Robert Sommer (26 April 1929 – 27 February 2021) was one of the great researchers and teachers in environmental psychology. While everybody knows about his seminal work in personal space, there were many more topics he researched and contributed to in his long career: mental hospitals, libraries, classrooms, living spaces, design, prisons, farmers’ markets, consumer research, bicycles, street art, urban environments, to mention but a few. Following his dictum that everything is related to everything, and considering the topics of the nearly 700 ¹ publications beginning in 1951, it is easy to see that most all of his work was inspired by Kurt Lewin’s Action Research approach joining research and application. Little wonder that among the many distinctions, he received the Kurt Lewin award from the Society of the Psychological Study of Social Issues in 1989. His commitment to teaching and research is further demonstrated by A Practical Guide to Behavioral Research: Tools and Techniques, a research methods book written jointly with his partner of more than fifty years, Barbara Sommer.

For me personally, Bob was more than a mentor and model. I had the privilege to work with Bob on research on street trees. He was a friend who “adopted” me, and later my family, and with whom we maintained close contact for many years.

Looking over his books on my bookshelf, two called my attention as they characterize the breadth of his contributions over and beyond environmental psychology. His first book, published in 1963, Expertland, was a satirical analysis of academia.
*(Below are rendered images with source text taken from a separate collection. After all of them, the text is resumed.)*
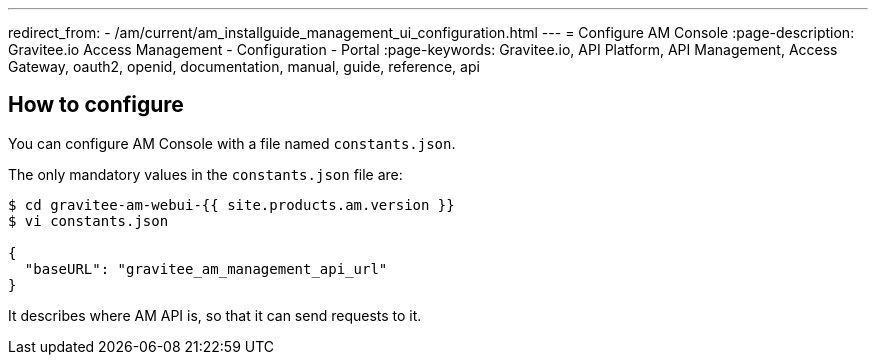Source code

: ---
redirect_from:
  - /am/current/am_installguide_management_ui_configuration.html
---
= Configure AM Console
:page-description: Gravitee.io Access Management - Configuration - Portal
:page-keywords: Gravitee.io, API Platform, API Management, Access Gateway, oauth2, openid, documentation, manual, guide, reference, api

== How to configure

You can configure AM Console with a file named `constants.json`.

The only mandatory values in the `constants.json` file are:

```
$ cd gravitee-am-webui-{{ site.products.am.version }}
$ vi constants.json

{
  "baseURL": "gravitee_am_management_api_url"
}
```

It describes where AM API is, so that it can send requests to it.
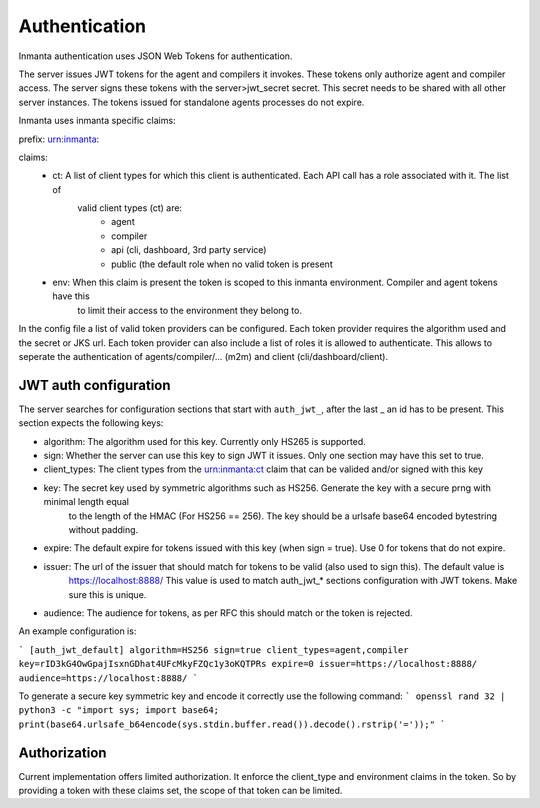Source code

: Authentication
==============

Inmanta authentication uses JSON Web Tokens for authentication.


The server issues JWT tokens for the agent and compilers it invokes. These tokens only authorize agent and compiler access. The
server signs these tokens with the server>jwt_secret secret. This secret needs to be shared with all other server instances. 
The tokens issued for standalone agents processes do not expire.

Inmanta uses inmanta specific claims:

prefix: urn:inmanta:

claims:
    - ct: A list of client types for which this client is authenticated. Each API call has a role associated with it. The list of
             valid client types (ct) are:
                - agent
                - compiler
                - api (cli, dashboard, 3rd party service)
                - public (the default role when no valid token is present
         
    - env: When this claim is present the token is scoped to this inmanta environment. Compiler and agent tokens have this
           to limit their access to the environment they belong to.
                
                
In the config file a list of valid token providers can be configured. Each token provider requires the algorithm used and the
secret or JKS url. Each token provider can also include a list of roles it is allowed to authenticate. This allows to seperate
the authentication of agents/compiler/... (m2m) and client (cli/dashboard/client).


JWT auth configuration
----------------------

The server searches for configuration sections that start with ``auth_jwt_``, after the last _ an id has to be present. This
section expects the following keys:

- algorithm: The algorithm used for this key. Currently only HS265 is supported.
- sign: Whether the server can use this key to sign JWT it issues. Only one section may have this set to true.
- client_types: The client types from the urn:inmanta:ct claim that can be valided and/or signed with this key
- key: The secret key used by symmetric algorithms such as HS256. Generate the key with a secure prng with minimal length equal
       to the length of the HMAC (For HS256 == 256). The key should be a urlsafe base64 encoded bytestring without padding. 
- expire: The default expire for tokens issued with this key (when sign = true). Use 0 for tokens that do not expire.
- issuer: The url of the issuer that should match for tokens to be valid (also used to sign this). The default value is
          https://localhost:8888/
          This value is used to match auth_jwt_* sections configuration with JWT tokens. Make sure this is unique.
- audience: The audience for tokens, as per RFC this should match or the token is rejected.

An example configuration is:

```
[auth_jwt_default]
algorithm=HS256
sign=true
client_types=agent,compiler
key=rID3kG4OwGpajIsxnGDhat4UFcMkyFZQc1y3oKQTPRs
expire=0
issuer=https://localhost:8888/
audience=https://localhost:8888/
```

To generate a secure key symmetric key and encode it correctly use the following command:
```
openssl rand 32 | python3 -c "import sys; import base64; print(base64.urlsafe_b64encode(sys.stdin.buffer.read()).decode().rstrip('='));"
```

Authorization
-------------

Current implementation offers limited authorization. It enforce the client_type and environment claims in the token. So by 
providing a token with these claims set, the scope of that token can be limited.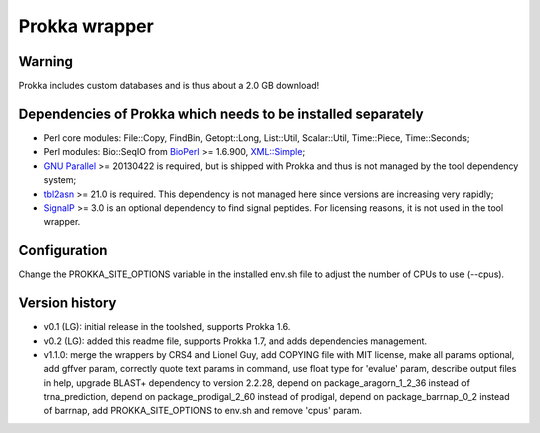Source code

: Prokka wrapper
==============

Warning
-------

Prokka includes custom databases and is thus about a 2.0 GB download!

Dependencies of Prokka which needs to be installed separately
-------------------------------------------------------------

- Perl core modules: File\::Copy, FindBin, Getopt::Long, List::Util, Scalar::Util, Time::Piece, Time::Seconds;
- Perl modules: Bio::SeqIO from BioPerl_ >= 1.6.900, `XML::Simple`_;
- `GNU Parallel`_ >= 20130422 is required, but is shipped with Prokka and thus is not managed by the tool dependency system;
- tbl2asn_ >= 21.0 is required. This dependency is not managed here since versions are increasing very rapidly;
- SignalP_ >= 3.0 is an optional dependency to find signal peptides. For licensing reasons, it is not used in the tool wrapper.

.. _BioPerl: http://search.cpan.org/dist/BioPerl/
.. _XML::Simple: http://search.cpan.org/dist/XML-Simple/
.. _GNU Parallel: http://www.gnu.org/software/parallel/
.. _tbl2asn: http://www.ncbi.nlm.nih.gov/genbank/tbl2asn2/
.. _SignalP: http://www.cbs.dtu.dk/services/SignalP/

Configuration
-------------

Change the PROKKA_SITE_OPTIONS variable in the installed env.sh file to adjust the number of CPUs to use (--cpus).

Version history
---------------

- v0.1 (LG): initial release in the toolshed, supports Prokka 1.6.
- v0.2 (LG): added this readme file, supports Prokka 1.7, and adds dependencies management.
- v1.1.0: merge the wrappers by CRS4 and Lionel Guy, add COPYING file with MIT license, make all params optional, add gffver param, correctly quote text params in command, use float type for 'evalue' param, describe output files in help, upgrade BLAST+ dependency to version 2.2.28, depend on package_aragorn_1_2_36 instead of trna_prediction, depend on package_prodigal_2_60 instead of prodigal, depend on package_barrnap_0_2 instead of barrnap, add PROKKA_SITE_OPTIONS to env.sh and remove 'cpus' param.


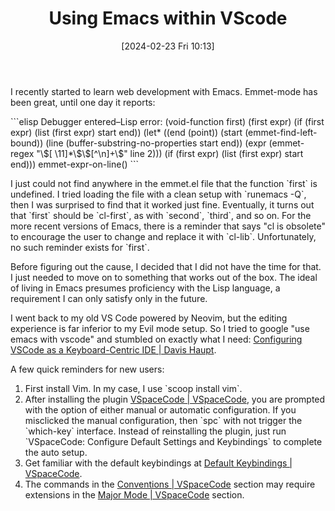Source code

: #+TITLE:      Using Emacs within VScode
#+DATE:       [2024-02-23 Fri 10:13]
#+FILETAGS:   :tooling:
#+IDENTIFIER: 20240223T101356
#+SOURCE: 

I recently started to learn web development with Emacs. Emmet-mode has been great, until one day it reports:

```elisp
Debugger entered--Lisp error: (void-function first)
  (first expr)
  (if (first expr) (list (first expr) start end))
  (let* ((end (point)) (start (emmet-find-left-bound)) (line (buffer-substring-no-properties start end)) (expr (emmet-regex "\\([ \11]*\\)\\([^\n]+\\)" line 2))) (if (first expr) (list (first expr) start end)))
  emmet-expr-on-line()
```

I just could not find anywhere in the emmet.el file that the function `first` is undefined. I tried loading the file with a clean setup with `runemacs -Q`, then I was surprised to find that it worked just fine. Eventually, it turns out that `first` should be `cl-first`, as with `second`, `third`, and so on. For the more recent versions of Emacs, there is a reminder that says "cl is obsolete" to encourage the user to change and replace it with `cl-lib`. Unfortunately, no such reminder exists for `first`.

Before figuring out the cause, I decided that I did not have the time for that. I just needed to move on to something that works out of the box. The ideal of living in Emacs presumes proficiency with the Lisp language, a requirement I can only satisfy only in the future. 

I went back to my old VS Code powered by Neovim, but the editing experience is far inferior to my Evil mode setup. So I tried to google "use emacs with vscode" and stumbled on exactly what I need: [[https://davi.sh/blog/2023/01/vscode-like-emacs/][Configuring VSCode as a Keyboard-Centric IDE | Davis Haupt]]. 

A few quick reminders for new users: 
1. First install Vim. In my case, I use `scoop install vim`.
2. After installing the plugin [[https://vspacecode.github.io/][VSpaceCode | VSpaceCode]], you are prompted with the option of either manual or automatic configuration. If you misclicked the manual configuration, then `spc` with not trigger the `which-key` interface. Instead of reinstalling the plugin, just run `VSpaceCode: Configure Default Settings and Keybindings` to complete the auto setup.
3. Get familiar with the default keybindings at [[https://vspacecode.github.io/docs/default-keybindings][Default Keybindings | VSpaceCode]].
4. The commands in the [[https://vspacecode.github.io/docs/conventions][Conventions | VSpaceCode]] section may require extensions in the [[https://vspacecode.github.io/docs/major-mode][Major Mode | VSpaceCode]] section.

Except for a few adaptations to today’s more technological environment, this anthropological study of the species expert (i.e., academic): their rituals, interactions, hierarchies, becoming members of this “place outside of time and space” are as real today as when the book was written in the early 1960ies. If humor helps us to deal with the absurdities of life, writing this first book certainly prepared him well for a career that included teaching, research, administration and consulting in the most diverse fields of academe.

His last book, a Field Guide to Mushrooms of Western North America, was written together with two professional mycologists. It reflects his pastime of many years in mushroom searching, identifying, sketching, painting, photographing, and, when possible, even eating.

Bob’s humanity and outstanding contribution to the field of environment and behavior is best summed up by this observation in his 1969 book Personal Space: “[Man] will adapt to hydrocarbons in the air, detergents in the water, crime in the streets, and crowded recreational areas. Good design becomes a meaningless tautology if we consider that man will be reshaped to fit whatever environment he creates. The long-range question is not so much what sort of environment we want, but what sort of man we want.”

While we may not be able to make the world perfect, may we follow Bob’s lead to try to make it better.

Hartmut Günther
Professor Emeritus
Environmental Psychology Research Group
University of Brasília, Brazil

[1] For a list updated in 2016, cf. https://sommerr.faculty.ucdavis.edu/wp-content/uploads/sites/45/2016/12/pubList.pdf

Photo: Robert Sommer painting in Costa Rica. 1th february 2018, Hotel Santo Tomaz, Sao Jose.